# TASK DETAILS
Please transcribe the data below in full. Omit any picture you find in it.

# LISTED RECORDS

++++++++++++++++++++

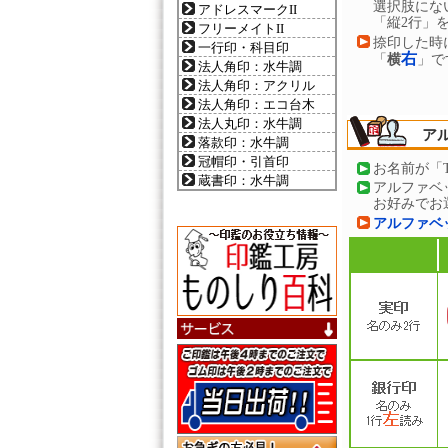
選択肢にな
アドレスマークII
「縦2行」
フリーメイトII
捺印した時
一行印・科目印
右
「
横
」で
法人角印：水牛調
法人角印：アクリル
法人角印：エコ台木
法人丸印：水牛調
ア
落款印：水牛調
冠帽印・引首印
お名前が「Ty
蔵書印：水牛調
アルファベ
お好みでお
アルファベ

++++++++++++++++++++

# ANSWER SPACE
選択肢にな
アドレスマークII
「縦2行」
フリーメイトII
捺印した時
一行印・科目印
右
「
横
」で
法人角印：水牛調
法人角印：アクリル
法人角印：エコ台木
法人丸印：水牛調
ア
落款印：水牛調
冠帽印・引首印
お名前が「Ty
蔵書印：水牛調
アルファベ
お好みでお
アルファベ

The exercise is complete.